Not only is ubiquitous surveillance ineffective

Not only is ubiquitous surveillance ineffective, it is extraordinarily costly. … It breaks our technical systems, as the very protocols of the Internet become untrusted…. It’s not just domestic abuse we have to worry about; it’s the rest of the world, too. The more we choose to eavesdrop on the Internet and other communications technologies, the less we are secure from eavesdropping by others. Our choice isn’t between a digital world where the NSA can eavesdrop and one where the NSA is prevented from eavesdropping; it’s between a digital world that is vulnerable to all attackers, and one that is secure for all users.

—Security expert, Bruce Schneier, writing in the Atlantic in January 2014, taken from No Place to Hide by Glenn Greenwald.

There would be no place to hide. Notice the date.

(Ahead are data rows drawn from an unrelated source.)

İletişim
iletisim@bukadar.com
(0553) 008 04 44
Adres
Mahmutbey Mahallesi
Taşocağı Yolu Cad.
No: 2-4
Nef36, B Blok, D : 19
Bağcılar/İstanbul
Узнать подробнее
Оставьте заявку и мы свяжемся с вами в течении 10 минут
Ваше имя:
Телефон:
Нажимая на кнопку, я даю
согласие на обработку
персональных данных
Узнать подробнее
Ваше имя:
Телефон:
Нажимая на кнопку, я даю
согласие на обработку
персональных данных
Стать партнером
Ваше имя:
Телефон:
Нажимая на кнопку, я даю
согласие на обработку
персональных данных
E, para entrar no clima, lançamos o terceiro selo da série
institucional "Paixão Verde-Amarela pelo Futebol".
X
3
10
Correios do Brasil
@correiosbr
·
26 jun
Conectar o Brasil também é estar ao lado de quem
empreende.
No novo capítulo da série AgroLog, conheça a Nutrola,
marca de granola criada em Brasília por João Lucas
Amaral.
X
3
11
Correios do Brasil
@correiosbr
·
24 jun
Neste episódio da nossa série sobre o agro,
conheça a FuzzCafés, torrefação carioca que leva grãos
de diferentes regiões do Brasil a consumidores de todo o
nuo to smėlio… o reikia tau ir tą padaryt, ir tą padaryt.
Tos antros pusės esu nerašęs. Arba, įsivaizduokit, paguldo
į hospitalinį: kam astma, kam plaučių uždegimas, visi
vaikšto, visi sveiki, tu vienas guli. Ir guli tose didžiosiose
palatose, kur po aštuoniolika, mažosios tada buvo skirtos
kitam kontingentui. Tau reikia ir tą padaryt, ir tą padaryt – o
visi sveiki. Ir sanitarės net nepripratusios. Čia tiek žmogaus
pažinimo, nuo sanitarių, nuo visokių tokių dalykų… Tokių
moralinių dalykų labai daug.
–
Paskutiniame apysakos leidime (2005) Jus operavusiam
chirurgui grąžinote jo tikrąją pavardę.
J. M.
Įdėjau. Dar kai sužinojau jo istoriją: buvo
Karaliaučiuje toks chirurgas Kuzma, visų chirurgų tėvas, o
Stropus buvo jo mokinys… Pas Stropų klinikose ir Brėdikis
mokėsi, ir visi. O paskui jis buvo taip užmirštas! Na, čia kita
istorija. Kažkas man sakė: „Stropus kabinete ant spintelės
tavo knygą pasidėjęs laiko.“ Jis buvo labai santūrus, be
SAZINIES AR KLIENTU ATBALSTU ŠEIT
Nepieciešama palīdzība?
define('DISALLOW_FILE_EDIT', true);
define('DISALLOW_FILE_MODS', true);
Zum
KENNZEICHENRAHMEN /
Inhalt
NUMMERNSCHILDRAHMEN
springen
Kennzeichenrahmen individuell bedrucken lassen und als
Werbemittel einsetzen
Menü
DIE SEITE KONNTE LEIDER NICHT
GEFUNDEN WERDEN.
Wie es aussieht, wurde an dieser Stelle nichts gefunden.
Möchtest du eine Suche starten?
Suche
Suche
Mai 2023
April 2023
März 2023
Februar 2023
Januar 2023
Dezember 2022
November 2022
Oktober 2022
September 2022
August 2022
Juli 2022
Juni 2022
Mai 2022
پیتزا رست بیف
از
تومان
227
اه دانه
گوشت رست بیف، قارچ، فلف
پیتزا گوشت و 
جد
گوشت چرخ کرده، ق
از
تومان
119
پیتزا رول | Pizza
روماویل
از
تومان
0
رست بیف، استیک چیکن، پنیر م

The United States government has perfected a technological capability that enables us to monitor the messages that go through air… That capability at any time could be turned around on the American people, and no American would have any privacy left, such is the capability to monitor everything—telephone conversations, telegrams, it doesn’t matter. There would be no place to hide.

—Senator Frank Church, Chair, Senate Select Committee to Study Governmental Operations with Respect to Intelligence Activities, 1975.

Epigraph to No Place to Hide, Edward Snowden, the NSA, and the U.S., by Glenn Greenwald.